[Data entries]

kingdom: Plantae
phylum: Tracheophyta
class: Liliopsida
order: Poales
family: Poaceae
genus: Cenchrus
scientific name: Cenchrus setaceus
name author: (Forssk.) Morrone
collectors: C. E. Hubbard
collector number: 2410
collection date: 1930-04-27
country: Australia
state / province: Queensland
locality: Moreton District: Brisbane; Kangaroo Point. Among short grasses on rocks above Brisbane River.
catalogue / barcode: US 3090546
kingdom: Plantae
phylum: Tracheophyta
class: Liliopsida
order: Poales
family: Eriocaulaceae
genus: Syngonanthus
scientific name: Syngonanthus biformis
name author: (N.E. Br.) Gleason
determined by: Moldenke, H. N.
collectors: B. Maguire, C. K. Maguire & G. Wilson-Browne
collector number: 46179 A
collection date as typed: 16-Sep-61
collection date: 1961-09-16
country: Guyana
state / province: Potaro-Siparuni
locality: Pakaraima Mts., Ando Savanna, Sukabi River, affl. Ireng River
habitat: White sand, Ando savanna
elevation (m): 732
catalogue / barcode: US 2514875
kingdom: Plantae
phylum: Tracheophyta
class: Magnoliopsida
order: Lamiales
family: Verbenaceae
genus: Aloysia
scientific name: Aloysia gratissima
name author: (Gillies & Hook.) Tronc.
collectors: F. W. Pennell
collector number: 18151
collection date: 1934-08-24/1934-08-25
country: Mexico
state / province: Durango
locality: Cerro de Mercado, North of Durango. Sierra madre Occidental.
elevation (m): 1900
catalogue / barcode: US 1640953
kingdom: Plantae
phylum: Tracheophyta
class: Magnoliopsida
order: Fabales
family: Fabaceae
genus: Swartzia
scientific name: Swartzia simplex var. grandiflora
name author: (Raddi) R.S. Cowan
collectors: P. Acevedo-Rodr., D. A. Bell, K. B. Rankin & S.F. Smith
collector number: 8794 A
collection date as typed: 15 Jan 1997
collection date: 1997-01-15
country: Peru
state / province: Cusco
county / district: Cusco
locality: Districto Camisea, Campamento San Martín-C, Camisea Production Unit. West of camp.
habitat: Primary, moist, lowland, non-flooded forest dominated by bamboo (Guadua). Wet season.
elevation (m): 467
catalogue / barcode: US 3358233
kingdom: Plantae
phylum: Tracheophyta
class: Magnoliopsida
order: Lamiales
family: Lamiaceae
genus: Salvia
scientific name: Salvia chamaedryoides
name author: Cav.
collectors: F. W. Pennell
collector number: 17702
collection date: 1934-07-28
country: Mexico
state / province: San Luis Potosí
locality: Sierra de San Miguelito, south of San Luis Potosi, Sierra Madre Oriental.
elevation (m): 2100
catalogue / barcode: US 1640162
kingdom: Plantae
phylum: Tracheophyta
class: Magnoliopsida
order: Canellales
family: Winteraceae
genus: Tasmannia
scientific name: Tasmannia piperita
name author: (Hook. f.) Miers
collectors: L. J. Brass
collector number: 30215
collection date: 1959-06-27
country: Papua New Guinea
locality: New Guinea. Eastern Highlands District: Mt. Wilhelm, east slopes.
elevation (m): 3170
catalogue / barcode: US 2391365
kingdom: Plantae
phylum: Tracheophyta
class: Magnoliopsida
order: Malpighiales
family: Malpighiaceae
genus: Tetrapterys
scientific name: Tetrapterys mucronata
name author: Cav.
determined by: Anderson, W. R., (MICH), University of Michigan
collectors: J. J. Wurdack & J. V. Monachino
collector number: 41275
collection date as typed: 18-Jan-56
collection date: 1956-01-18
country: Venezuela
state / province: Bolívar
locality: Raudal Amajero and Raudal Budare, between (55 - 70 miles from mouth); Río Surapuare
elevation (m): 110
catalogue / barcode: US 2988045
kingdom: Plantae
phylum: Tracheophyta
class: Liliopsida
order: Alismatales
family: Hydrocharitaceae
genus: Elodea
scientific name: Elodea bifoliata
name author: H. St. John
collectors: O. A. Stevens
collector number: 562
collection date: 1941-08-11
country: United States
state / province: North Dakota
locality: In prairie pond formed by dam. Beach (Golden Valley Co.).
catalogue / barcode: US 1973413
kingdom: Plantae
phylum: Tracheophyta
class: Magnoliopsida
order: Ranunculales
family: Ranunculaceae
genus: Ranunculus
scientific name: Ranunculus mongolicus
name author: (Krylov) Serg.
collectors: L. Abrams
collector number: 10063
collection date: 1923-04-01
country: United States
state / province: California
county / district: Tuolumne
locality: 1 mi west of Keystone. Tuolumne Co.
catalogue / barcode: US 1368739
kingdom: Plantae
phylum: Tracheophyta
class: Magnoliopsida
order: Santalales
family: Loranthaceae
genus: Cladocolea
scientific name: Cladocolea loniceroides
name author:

GIVEN PROBLEM:
Give every line of the listing above as a JSON list of strings, with one string per line and blank lines omitted.

TASK SOLUTION:
[
  "kingdom: Plantae",
  "phylum: Tracheophyta",
  "class: Liliopsida",
  "order: Poales",
  "family: Poaceae",
  "genus: Cenchrus",
  "scientific name: Cenchrus setaceus",
  "name author: (Forssk.) Morrone",
  "collectors: C. E. Hubbard",
  "collector number: 2410",
  "collection date: 1930-04-27",
  "country: Australia",
  "state / province: Queensland",
  "locality: Moreton District: Brisbane; Kangaroo Point. Among short grasses on rocks above Brisbane River.",
  "catalogue / barcode: US 3090546",
  "kingdom: Plantae",
  "phylum: Tracheophyta",
  "class: Liliopsida",
  "order: Poales",
  "family: Eriocaulaceae",
  "genus: Syngonanthus",
  "scientific name: Syngonanthus biformis",
  "name author: (N.E. Br.) Gleason",
  "determined by: Moldenke, H. N.",
  "collectors: B. Maguire, C. K. Maguire & G. Wilson-Browne",
  "collector number: 46179 A",
  "collection date as typed: 16-Sep-61",
  "collection date: 1961-09-16",
  "country: Guyana",
  "state / province: Potaro-Siparuni",
  "locality: Pakaraima Mts., Ando Savanna, Sukabi River, affl. Ireng River",
  "habitat: White sand, Ando savanna",
  "elevation (m): 732",
  "catalogue / barcode: US 2514875",
  "kingdom: Plantae",
  "phylum: Tracheophyta",
  "class: Magnoliopsida",
  "order: Lamiales",
  "family: Verbenaceae",
  "genus: Aloysia",
  "scientific name: Aloysia gratissima",
  "name author: (Gillies & Hook.) Tronc.",
  "collectors: F. W. Pennell",
  "collector number: 18151",
  "collection date: 1934-08-24/1934-08-25",
  "country: Mexico",
  "state / province: Durango",
  "locality: Cerro de Mercado, North of Durango. Sierra madre Occidental.",
  "elevation (m): 1900",
  "catalogue / barcode: US 1640953",
  "kingdom: Plantae",
  "phylum: Tracheophyta",
  "class: Magnoliopsida",
  "order: Fabales",
  "family: Fabaceae",
  "genus: Swartzia",
  "scientific name: Swartzia simplex var. grandiflora",
  "name author: (Raddi) R.S. Cowan",
  "collectors: P. Acevedo-Rodr., D. A. Bell, K. B. Rankin & S.F. Smith",
  "collector number: 8794 A",
  "collection date as typed: 15 Jan 1997",
  "collection date: 1997-01-15",
  "country: Peru",
  "state / province: Cusco",
  "county / district: Cusco",
  "locality: Districto Camisea, Campamento San Martín-C, Camisea Production Unit. West of camp.",
  "habitat: Primary, moist, lowland, non-flooded forest dominated by bamboo (Guadua). Wet season.",
  "elevation (m): 467",
  "catalogue / barcode: US 3358233",
  "kingdom: Plantae",
  "phylum: Tracheophyta",
  "class: Magnoliopsida",
  "order: Lamiales",
  "family: Lamiaceae",
  "genus: Salvia",
  "scientific name: Salvia chamaedryoides",
  "name author: Cav.",
  "collectors: F. W. Pennell",
  "collector number: 17702",
  "collection date: 1934-07-28",
  "country: Mexico",
  "state / province: San Luis Potosí",
  "locality: Sierra de San Miguelito, south of San Luis Potosi, Sierra Madre Oriental.",
  "elevation (m): 2100",
  "catalogue / barcode: US 1640162",
  "kingdom: Plantae",
  "phylum: Tracheophyta",
  "class: Magnoliopsida",
  "order: Canellales",
  "family: Winteraceae",
  "genus: Tasmannia",
  "scientific name: Tasmannia piperita",
  "name author: (Hook. f.) Miers",
  "collectors: L. J. Brass",
  "collector number: 30215",
  "collection date: 1959-06-27",
  "country: Papua New Guinea",
  "locality: New Guinea. Eastern Highlands District: Mt. Wilhelm, east slopes.",
  "elevation (m): 3170",
  "catalogue / barcode: US 2391365",
  "kingdom: Plantae",
  "phylum: Tracheophyta",
  "class: Magnoliopsida",
  "order: Malpighiales",
  "family: Malpighiaceae",
  "genus: Tetrapterys",
  "scientific name: Tetrapterys mucronata",
  "name author: Cav.",
  "determined by: Anderson, W. R., (MICH), University of Michigan",
  "collectors: J. J. Wurdack & J. V. Monachino",
  "collector number: 41275",
  "collection date as typed: 18-Jan-56",
  "collection date: 1956-01-18",
  "country: Venezuela",
  "state / province: Bolívar",
  "locality: Raudal Amajero and Raudal Budare, between (55 - 70 miles from mouth); Río Surapuare",
  "elevation (m): 110",
  "catalogue / barcode: US 2988045",
  "kingdom: Plantae",
  "phylum: Tracheophyta",
  "class: Liliopsida",
  "order: Alismatales",
  "family: Hydrocharitaceae",
  "genus: Elodea",
  "scientific name: Elodea bifoliata",
  "name author: H. St. John",
  "collectors: O. A. Stevens",
  "collector number: 562",
  "collection date: 1941-08-11",
  "country: United States",
  "state / province: North Dakota",
  "locality: In prairie pond formed by dam. Beach (Golden Valley Co.).",
  "catalogue / barcode: US 1973413",
  "kingdom: Plantae",
  "phylum: Tracheophyta",
  "class: Magnoliopsida",
  "order: Ranunculales",
  "family: Ranunculaceae",
  "genus: Ranunculus",
  "scientific name: Ranunculus mongolicus",
  "name author: (Krylov) Serg.",
  "collectors: L. Abrams",
  "collector number: 10063",
  "collection date: 1923-04-01",
  "country: United States",
  "state / province: California",
  "county / district: Tuolumne",
  "locality: 1 mi west of Keystone. Tuolumne Co.",
  "catalogue / barcode: US 1368739",
  "kingdom: Plantae",
  "phylum: Tracheophyta",
  "class: Magnoliopsida",
  "order: Santalales",
  "family: Loranthaceae",
  "genus: Cladocolea",
  "scientific name: Cladocolea loniceroides",
  "name author:"
]